Do you have any interest in a white motherfucker guest contributor?

White Motherfucker

What kind of white conspiracy shit is this?

Oh I get it, you're on that 'reverse racism' tip where you try to find hypocrisy in how black folks act and are treated right? "Hey, if THEY can do it, why can't WE?" Fuck all that noise. Look here nigga, ya'll fucked up a few hundred years ago, and I ain't give a fuck about no 40 acres and a mule bullshit. What the fuck would I do with that? You can't put Sprewell's on no damn mule.

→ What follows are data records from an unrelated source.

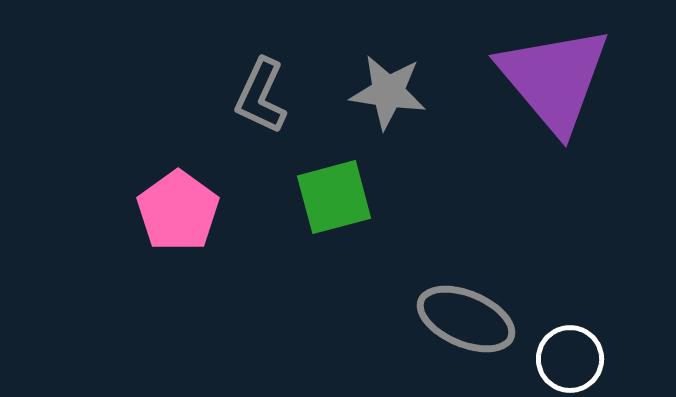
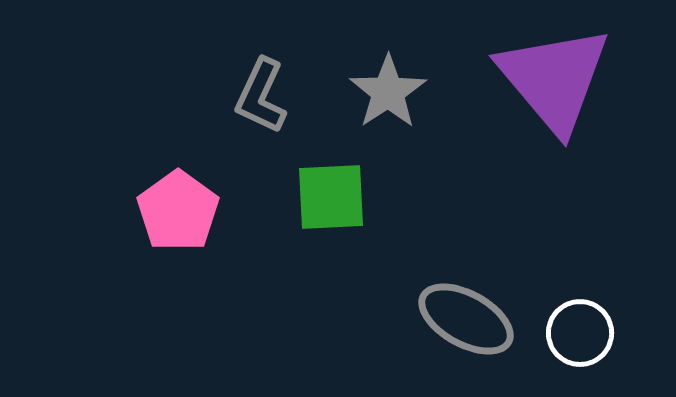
gray star: rotated 30 degrees clockwise
green square: moved 3 px left; rotated 12 degrees clockwise
gray ellipse: rotated 6 degrees clockwise
white circle: moved 10 px right, 26 px up
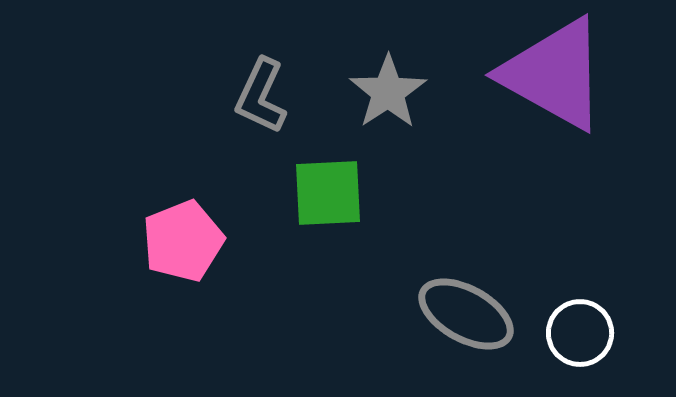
purple triangle: moved 5 px up; rotated 21 degrees counterclockwise
green square: moved 3 px left, 4 px up
pink pentagon: moved 5 px right, 30 px down; rotated 14 degrees clockwise
gray ellipse: moved 5 px up
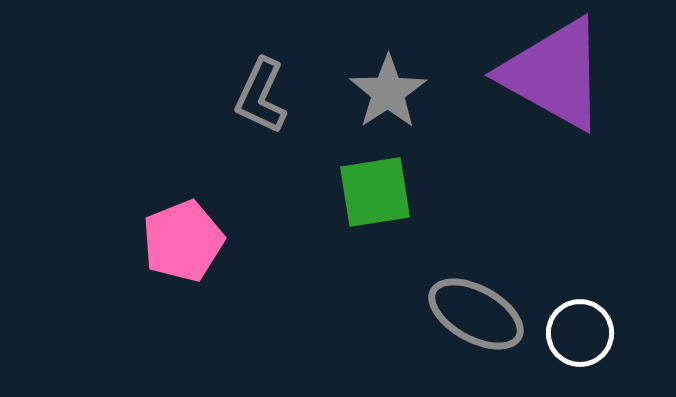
green square: moved 47 px right, 1 px up; rotated 6 degrees counterclockwise
gray ellipse: moved 10 px right
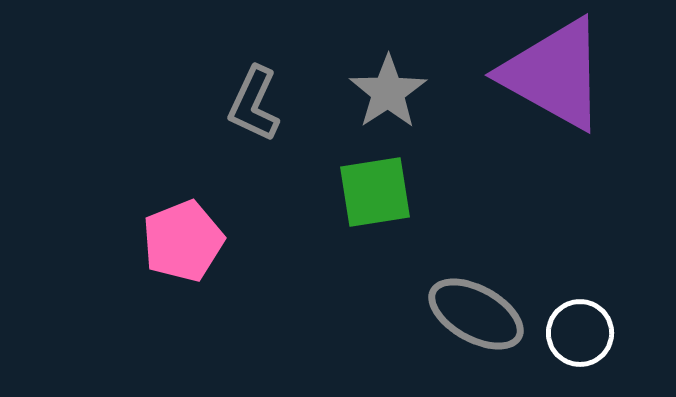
gray L-shape: moved 7 px left, 8 px down
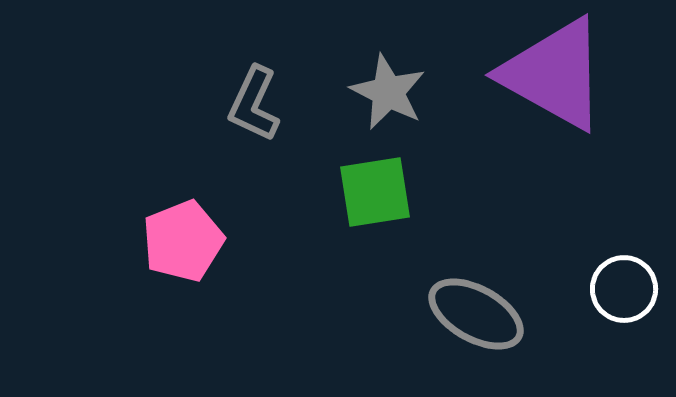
gray star: rotated 12 degrees counterclockwise
white circle: moved 44 px right, 44 px up
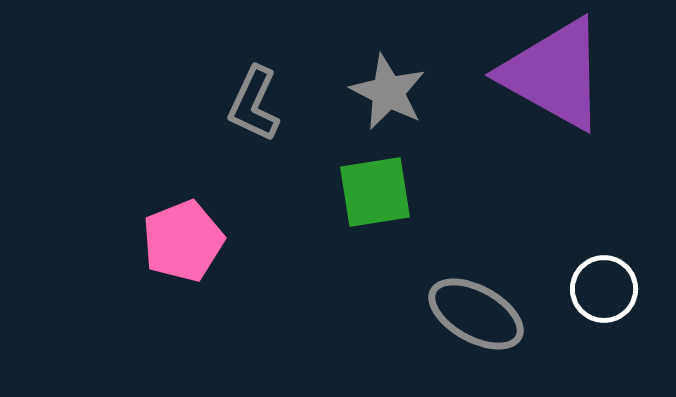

Still though, we are entitled to a small amount of them reparations by being able to say and do shit that you white motherfuckers can't, and I ain't even talking about no "only we can say nigga" type shit; Kramer already fucked that up for you motherfuckers. I'm talking about more important shit, like hitting you up on this motherfucking site with that hot tech shit without some bitch made white boss over our shoulders.

So I'll make a deal with your hostile take over plotting ass. You can ride with Nigga Know as soon as it's safe for me and the rest of the staff to drive through your neighbourhood without some Fat Nick type dude blasting a nigga's head open, nahmean?

fat nick can't get down with nigga know because he making niggas get down with sporting goods, ya heard?